A Bayesian hybrid Huberized support vector machine and its applications in high-dimensional medical data

  • Authors:
  • Sounak Chakraborty;Ruixin Guo

  • Affiliations:
  • Department of Statistics, University of Missouri-Columbia, 209F Middlebush Hall, Columbia, MO 65211-6100, USA;Department of Biostatistics, University of North Carolina at Chapel Hill, 3101 McGavran-Greenberg, CB 7420, Chapel Hill, NC 27599, USA

  • Venue:
  • Computational Statistics & Data Analysis
  • Year:
  • 2011

Quantified Score

Hi-index 0.03

Visualization

Abstract

A hybrid Huberized support vector machine (HHSVM) with an elastic-net penalty has been developed for cancer tumor classification based on thousands of gene expression measurements. In this paper, we develop a Bayesian formulation of the hybrid Huberized support vector machine for binary classification. For the coefficients of the linear classification boundary, we propose a new type of prior, which can select variables and group them together simultaneously. Our proposed prior is a scale mixture of normal distributions and independent gamma priors on a transformation of the variance of the normal distributions. We establish a direct connection between the Bayesian HHSVM model with our special prior and the standard HHSVM solution with the elastic-net penalty. We propose a hierarchical Bayes technique and an empirical Bayes technique to select the penalty parameter.

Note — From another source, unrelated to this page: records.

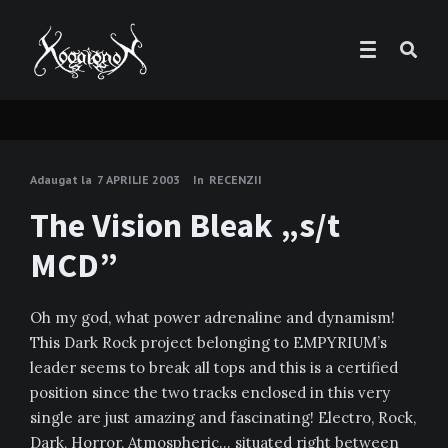
Adaugat la
7 APRILIE 2003
In
RECENZII
The Vision Bleak „s/t
MCD”
Oh my god, what power adrenaline and dynamism!
This Dark Rock project belonging to EMPYRIUM’s
leader seems to break all tops and this is a certified
position since the two tracks enclosed in this very
single are just amazing and fascinating! Electro, Rock,
Dark, Horror, Atmospheric… situated right between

In the hierarchical Bayes model, the penalty parameter is selected using a beta prior. For the empirical Bayes model, we estimate the penalty parameter by maximizing the marginal likelihood. The proposed model is applied to two simulated data sets and three real-life gene expression microarray data sets. Results suggest that our Bayesian models are highly successful in selecting groups of similarly behaved important genes and predicting the cancer class. Most of the genes selected by our models have shown strong association with well-studied genetic pathways, further validating our claims.